AB Testing and the Importance of Independent Observations

Statistical tests commonly used for AB testing, like the two-sample z-test, rely on the assumption that the experimental observations (i.e. samples) are independent. If this assumption is not met, the test becomes unreliable in the sense that it may not achieve the desired false discovery rate. In this post, we will use simulations to explore how violating the assumption of independent observations can impact the reliability of testing.

Although there are many ways observations can be become dependent, a common source of dependence between observations in the online setting is multiple observations stemming from the same user. We will see that pooling observations by user and using user-level aggregates as observations removes this type of dependence and leads to reliable testing, when users act independently of each other. This is not a given and should be carefully considered for each use case, however, a discussion of between-user dependence is outside the scope of this post.

We will start by defining a simple model of users on a website interacting with an AB test. Then we will walk through the necessary code to simulate this model and evaluate whether hypothesis testing gives reliable results. Finally, we will see that a naive approach to testing that does not take into account the dependence between a user’s actions leads to high false discovery rates and that the dependence can be removed by taking user-level aggregates.

A simple model of an online AB test

Say we are running a banner on our website with the goal of eliciting some user action, such as making a donation. Assume we show the banner on every pageview until the user makes a donation. When a user \(u\) comes to the site, they are first randomly assigned into treatment \(A\) or \(B\). Depending on the treatment they are in, they are assigned a probability of donating \(p\_donate_u\), which is drawn from a beta distribution (either \(Beta_A\) or \(Beta_B\)). On each pageview, \(u\) donates with probability \(p\_donate_u\). Each user is also assigned a fixed probability of leaving the site after each pageview \(p\_exit_u\) which is drawn from the beta distribution \(Beta_{exit}\).

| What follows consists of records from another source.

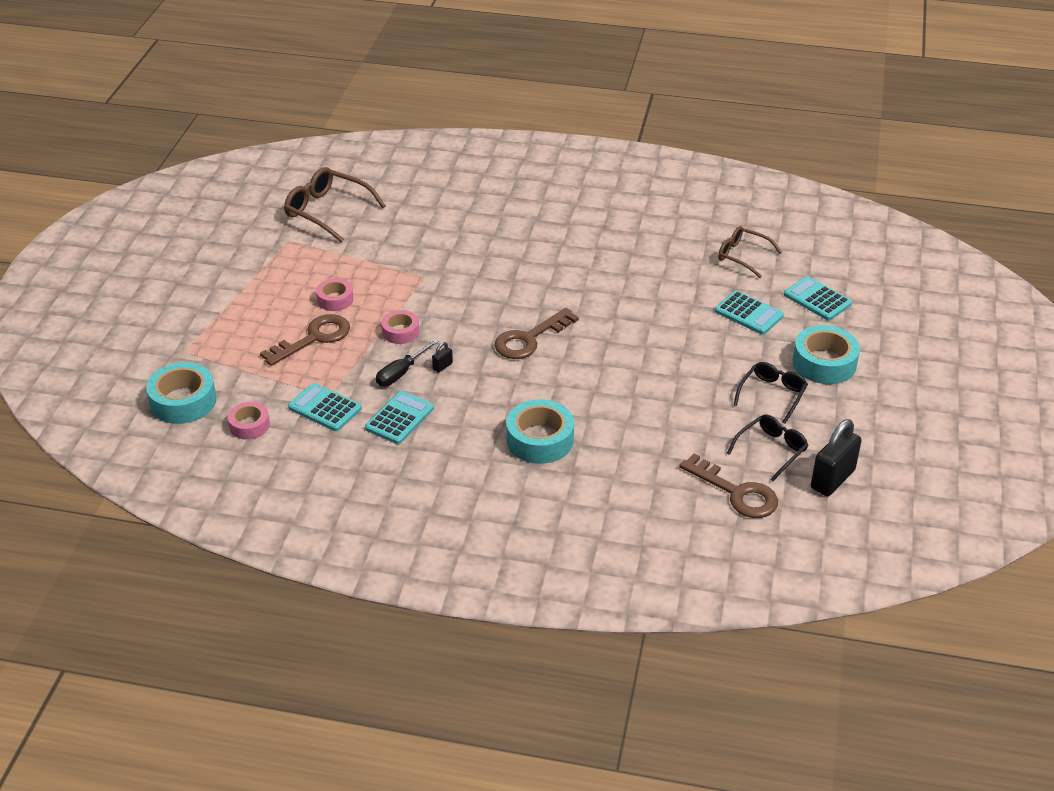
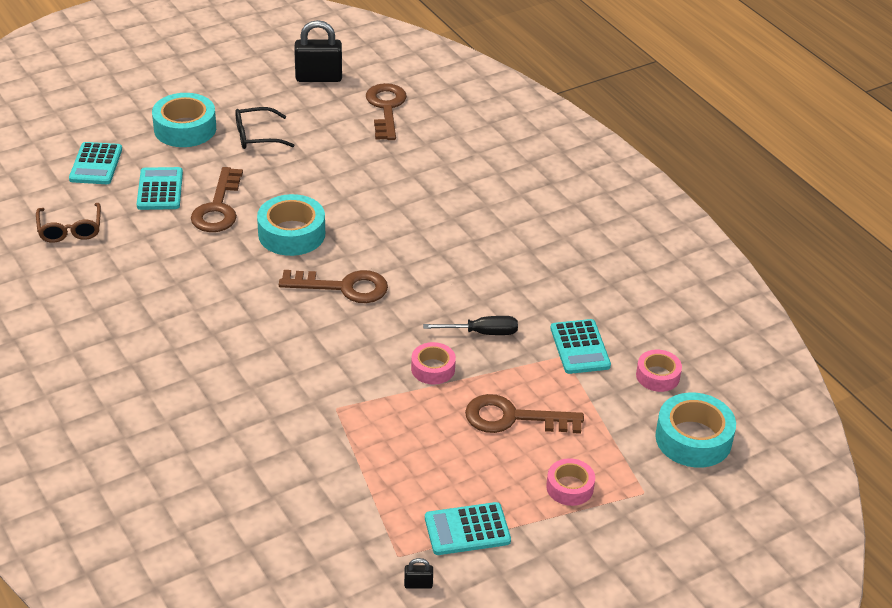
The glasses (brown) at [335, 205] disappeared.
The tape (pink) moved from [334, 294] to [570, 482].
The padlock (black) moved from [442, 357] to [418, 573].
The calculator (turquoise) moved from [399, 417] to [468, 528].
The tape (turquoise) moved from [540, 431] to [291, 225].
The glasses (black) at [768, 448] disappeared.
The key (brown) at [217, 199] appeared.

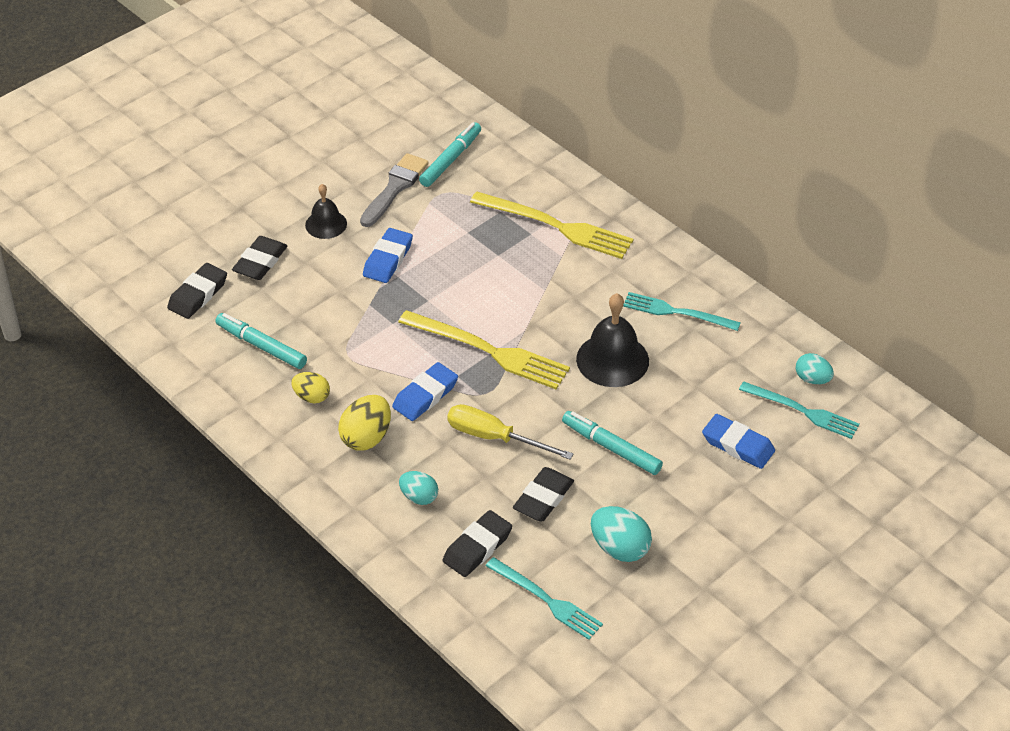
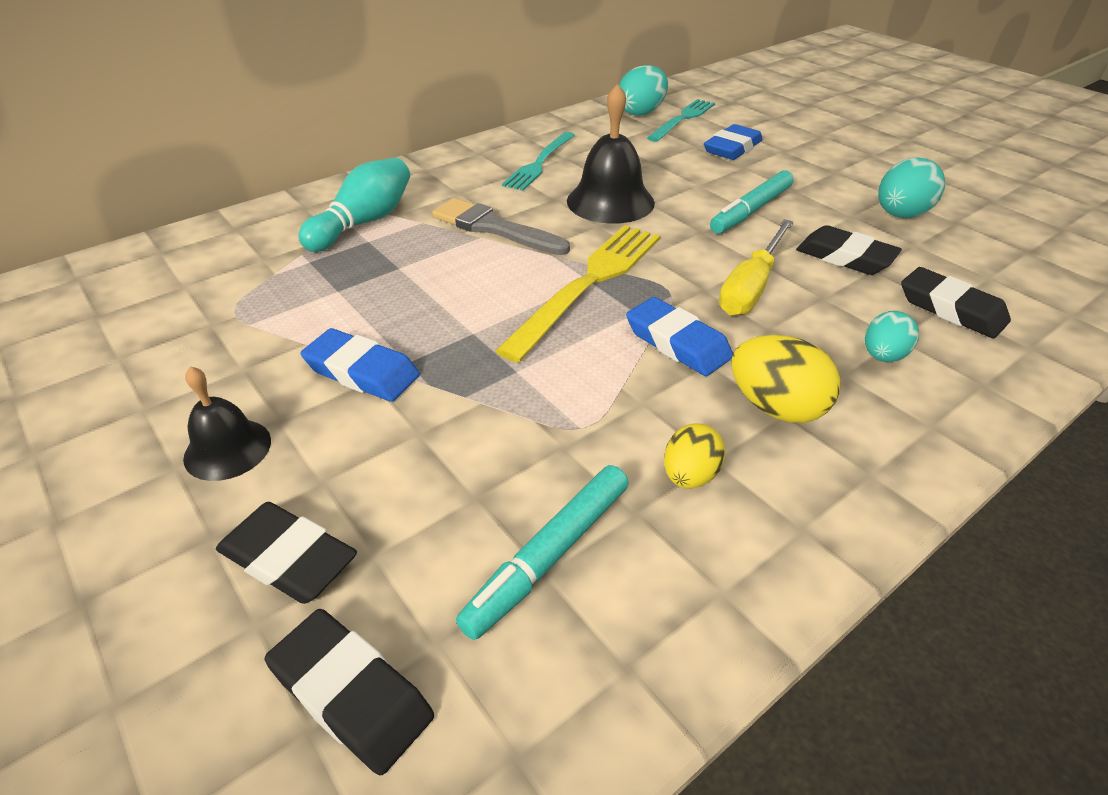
The marker (turquoise) at [450, 154] disappeared.
The brush (grey) moved from [394, 190] to [501, 226].
The fork (yellow) at [551, 225] was replaced by the bowling pin (turquoise) at [354, 205].
The egg (turquoise) at [815, 368] changed to 1.54 times the size.
The fork (turquoise) at [544, 598] disappeared.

After defining \(Beta_A\), \(Beta_B\), \(Beta_exit\) and choosing a number of users \(N\) to include in the experiment, we can run controlled simulations of AB tests and explore how violations in independence assumptions impact the reliability of the test results.

Experiment Simulation Code

Let’s start by defining a convenience class that lets us draw samples from a beta distribution. Later, we will create instances of this Beta class for \(Beta_A\), \(Beta_B\) and \(Beta_{exit}\).

class Beta():
    def __init__(self, a, b):
        self.a = a
        self.b = b
        
    def draw(self):
        return beta_dist.rvs(self.a, self.b)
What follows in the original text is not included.